When we consider why societies form, the interests and survival of the socialized individuals and groups seems to be a compelling catalyst. By coalescing into a larger, formalized community and distributing responsibilities across the population, humans appear better able to weather instability and endure hardship. Additionally, the economic institutions which form concomitantly enable community members to engage in labors other than agriculture, such as textile production, accountancy and professional basketball.
The well-known enlightenment philosopher Jean-Jacques Rousseau inaugurated discussion of a theoretical “social contract” in his eponymously titled book in 1762. Rousseau posed that individuals consent to surrender certain freedoms by observing social and governmental authorities, in exchange for the protection of other legal rights and the various benefits of living in a community. This exchange seems to make quotidian life comfortable and social organization efficient. However, efficiency is not itself a satisfactory benchmark for considering a society’s moral dimensions. Rather, gauging whether some individuals are held to more taxing social contracts than others within a society may shed light on the state of a society’s moral framework.
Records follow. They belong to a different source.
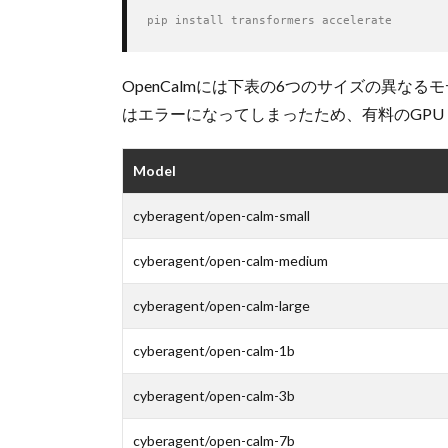
pip install transformers accelerate
OpenCalmには下表の6つのサイズの異なるモ
はエラーになってしまったため、有料のGPU
Model
cyberagent/open-calm-small
cyberagent/open-calm-medium
cyberagent/open-calm-large
cyberagent/open-calm-1b
cyberagent/open-calm-3b
cyberagent/open-calm-7b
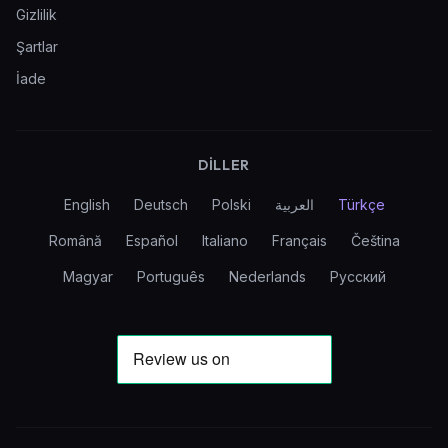
Gizlilik
Şartlar
İade
DILLER
English
Deutsch
Polski
العربية
Türkçe
Română
Español
Italiano
Français
Čeština
Magyar
Português
Nederlands
Русский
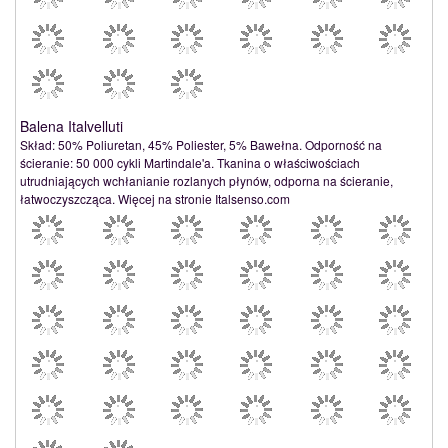
Balena Italvelluti
Skład: 50% Poliuretan, 45% Poliester, 5% Bawełna. Odporność na
ścieranie: 50 000 cykli Martindale'a. Tkanina o właściwościach
utrudniających wchłanianie rozlanych płynów, odporna na ścieranie,
łatwoczyszcząca. Więcej na stronie Italsenso.com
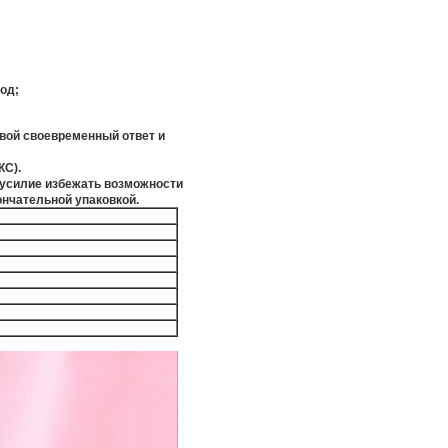
од;
овой своевременный ответ и
КС).
 усилие избежать возможности
ончательной упаковкой.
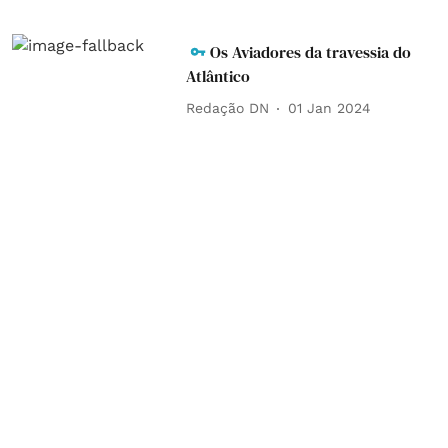
Os Aviadores da travessia do
Atlântico
Redação DN
01 Jan 2024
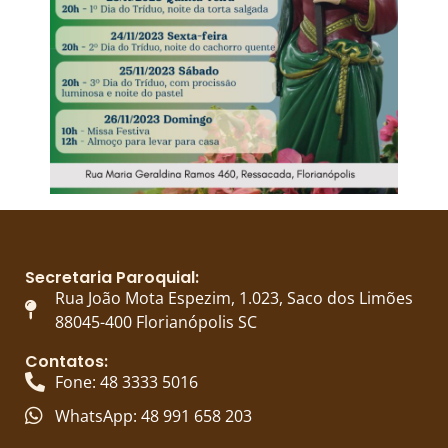
Secretaria Paroquial:
Rua João Mota Espezim, 1.023, Saco dos Limões
88045-400 Florianópolis SC
Contatos:
Fone: 48 3333 5016
WhatsApp: 48 991 658 203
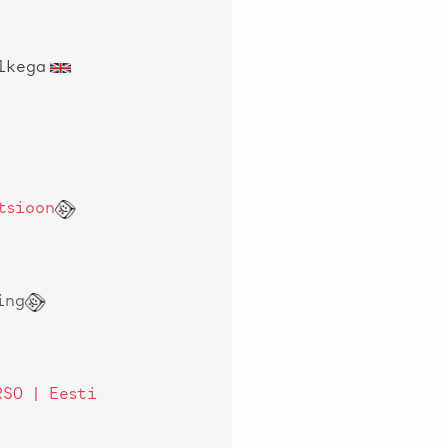
lkega
tsioon
ing
RSO | Eesti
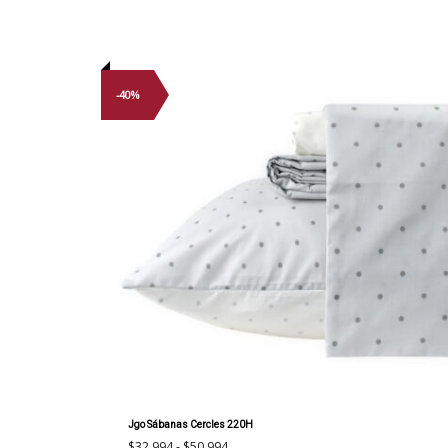
-40%
Jgo Sábanas Cercles 220H
Rango
$
32.994
-
$
50.994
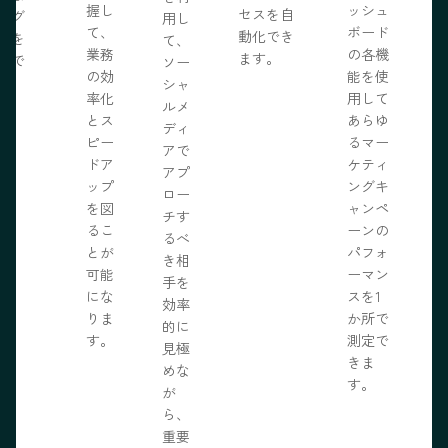
握し
ッシュ
セスを自
ログ
用し
て、
ボード
動化でき
事を
て、
業務
の各機
ます。
開で
ソー
R
の効
能を使
ま
シャ
率化
用して
。
ルメ
とス
あらゆ
ディ
ピー
るマー
アで
ドア
ケティ
アプ
ップ
ングキ
ロー
を図
ャンペ
チす
るこ
ーンの
るべ
とが
パフォ
き相
可能
ーマン
手を
にな
スを1
効率
りま
か所で
的に
す。
測定で
見極
きま
めな
す。
が
ら、
重要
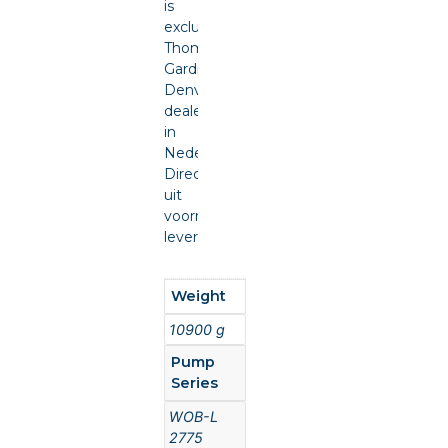
is
exclusief
Thomas
Gardner
Denver
dealer
in
Nederland.
Direct
uit
voorraad
leverbaar.
Weight
10900 g
Pump
Series
WOB-L
2775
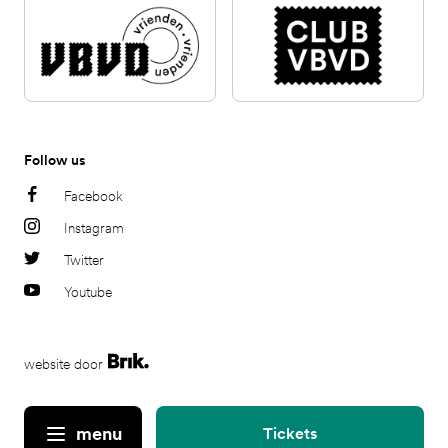
Follow us
Facebook
Instagram
Twitter
Youtube
website door
menu
Tickets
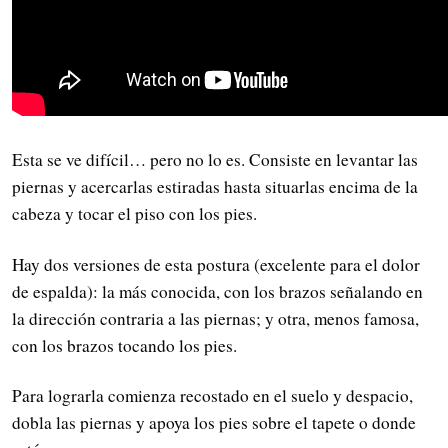
Esta se ve difícil… pero no lo es. Consiste en levantar las
piernas y acercarlas estiradas hasta situarlas encima de la
cabeza y tocar el piso con los pies.
Hay dos versiones de esta postura (excelente para el dolor
de espalda): la más conocida, con los brazos señalando en
la dirección contraria a las piernas; y otra, menos famosa,
con los brazos tocando los pies.
Para lograrla comienza recostado en el suelo y despacio,
dobla las piernas y apoya los pies sobre el tapete o donde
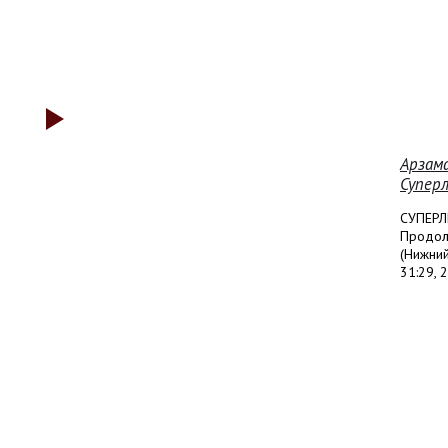
Арзама
Суперл
СУПЕРЛ
Продолж
(Нижний
31:29, 2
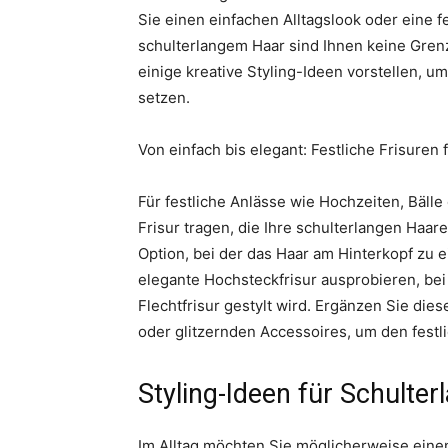
Sie einen einfachen Alltagslook oder eine f
schulterlangem Haar sind Ihnen keine Grenz
einige kreative Styling-Ideen vorstellen, u
setzen.
Von einfach bis elegant: Festliche Frisuren 
Für festliche Anlässe wie Hochzeiten, Bälle
Frisur tragen, die Ihre schulterlangen Haare
Option, bei der das Haar am Hinterkopf zu 
elegante Hochsteckfrisur ausprobieren, bei
Flechtfrisur gestylt wird. Ergänzen Sie di
oder glitzernden Accessoires, um den festl
Styling-Ideen für Schulter
Im Alltag möchten Sie möglicherweise einen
Although a society may be considered efficient, if certain classes are stripped of more freedoms than others, or if circumstances of birth can reasonably be said to significantly effect peoples’ life outcomes, the society cannot be considered just — and, as the American philosopher John Rawls argues in his book A Theory of Justice, “justice is the first virtue of social institutions, as truth is of systems of thought.”
Without justice as a prefiguration for the development of other social, political and economic institutions, no institutions can be said to be just. The concept of social justice is therefore one which permeates discourse on inequality, achievements gaps, and wealth accumulation. By examining how historical modes of oppression and disparities in power shaped the institutions which so pervasively dominate social and political life, the relevance and necessity of social justice becomes strikingly apparent.
A common criticism levied against social justice is the one raised by the Austrian philosopher Friedrich Hayek: there is supposedly no objective moral standard with which to measure social equality. Hayek proposes that redistributing capital from the wealthiest to the poorest would constitute an unjust erasure of the rights of the wealthy. How then, can any proposed redistributive project proceed?
On a finite planet, infinite economic growth is impossible. Resultantly, capital is also a finite resource. If capital is finite, the accumulation of capital by the world’s top income earners — such that the twenty-six wealthiest humans control as much wealth as the poorest 50% of the world population — seems to be explicitly at odds with the rest of humanity’s access to wealth. And it is important to consider that the huge swaths of capital stockpiled by a few hyper-rich individuals in this way were accumulated in an unjust system which benefited those born into lucrative or stable circumstances and hindered those born into non-lucrative or unstable circumstances. Hayek argues that redistributing wealth from the richest citizens to the poorest citizens would be unjust, but I believe that would only be true if the rich accumulated their wealth in a just society. There is significant data and a rich literature to show that the circumstances into which one is born — such as race, gender, geography and financial conditions — significantly effect ones life outcomes, suggesting that institutionalized discrimination and differences in access to opportunities render our society unjust. Considering that the hyper-rich accumulated their wealth in a society which discriminates on the basis of circumstance, allowing some to enjoy lax social contracts while others suffer from more punitive contracts, it seems that their wealth isn’t a just dessert.
Institutional reforms and redistributive policies which alleviate the conditions of the poor are a crucial aspect of social justice. Likewise, the payment of reparations to descendants of enslaved Africans will help to mitigate circumstantial institutionalized unjustness. So long as access to opportunities and the real abilities of citizens to take advantage of their rights are unequally distributed, our society cannot be considered just.